Tugas:
Salin ulang bagian cuplikan halaman yang dimulai dari "Degupan jantung kita, yang" dan berakhir pada "melengkapi dan mengisi.". Tukar setiap "seirama" dengan "selaras".

Kita Masih (saling) Belajar
Table of Contents
Waktu demi waktu perlahan mengalir menuju titiknya sendiri-sendiri; takdir. Kenyataan yang tak semuanya sesuai dengan harap dan ingin kita, terkadang menjadi hambatan untuk saling mengenal lebih jauh dan lebih dalam lagi. Kita memang masih belum ada apa-apanya. Dibanding siapa? Ya, siapa saja yang sudah melebihi kita.
Degupan jantung kita, yang kita atur sedemikian agar seirama, ternyata masih ada saja yang menghambatnya. Utamanya adalah ... ah, kau pasti tahu jawabnya.
Kita (masih) saling belajar, menjadi seorang bapak, dan kau seorang ibu. Napas yang kita sembunyikan di detik-detik yang sunyi, menjadi salah satu tanda, bahwa kita memang saling melengkapi dan mengisi.

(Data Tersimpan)
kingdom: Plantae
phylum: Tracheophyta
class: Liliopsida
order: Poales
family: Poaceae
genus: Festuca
...
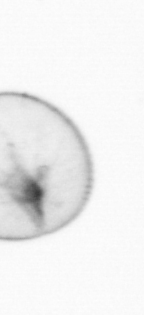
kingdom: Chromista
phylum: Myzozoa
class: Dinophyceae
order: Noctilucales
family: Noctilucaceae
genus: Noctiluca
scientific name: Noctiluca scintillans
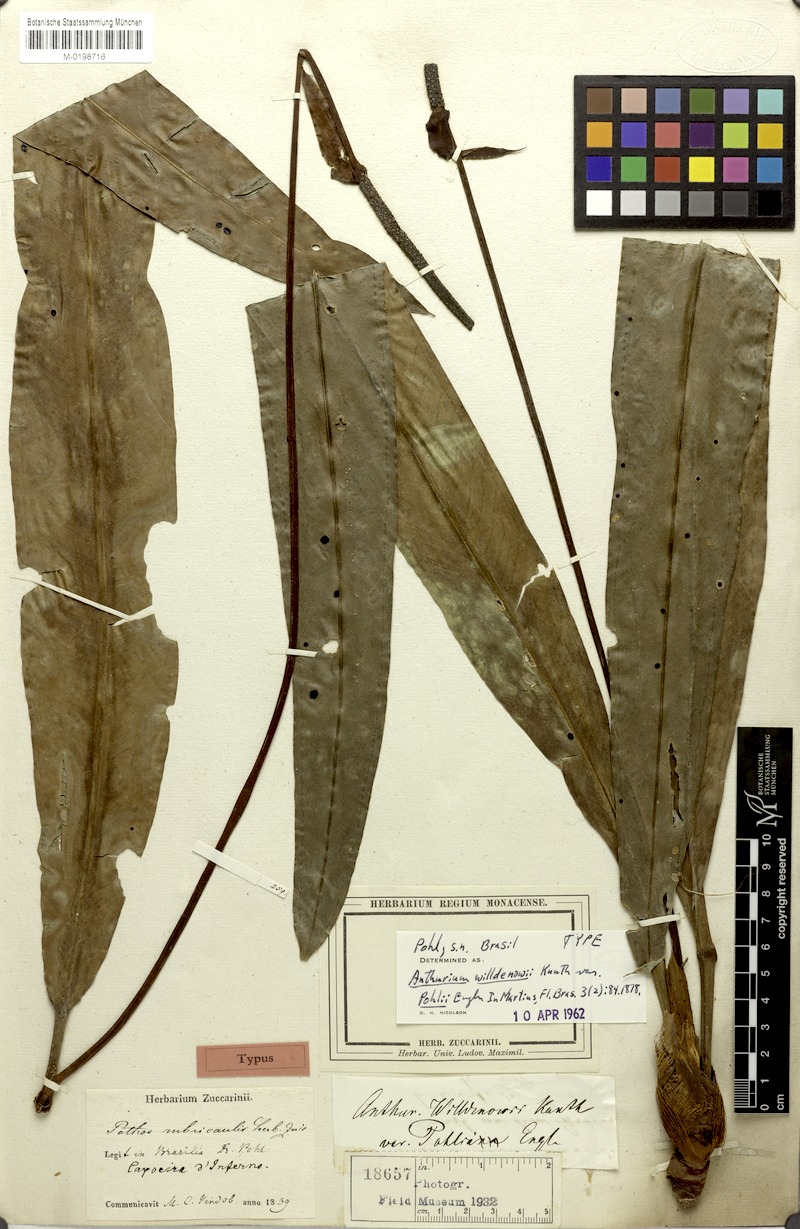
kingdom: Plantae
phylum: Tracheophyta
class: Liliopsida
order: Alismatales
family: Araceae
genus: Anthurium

Jawaban Latihan:
Degupan jantung kita, yang kita atur sedemikian agar selaras, ternyata masih ada saja yang menghambatnya. Utamanya adalah ... ah, kau pasti tahu jawabnya.
Kita (masih) saling belajar, menjadi seorang bapak, dan kau seorang ibu. Napas yang kita sembunyikan di detik-detik yang sunyi, menjadi salah satu tanda, bahwa kita memang saling melengkapi dan mengisi.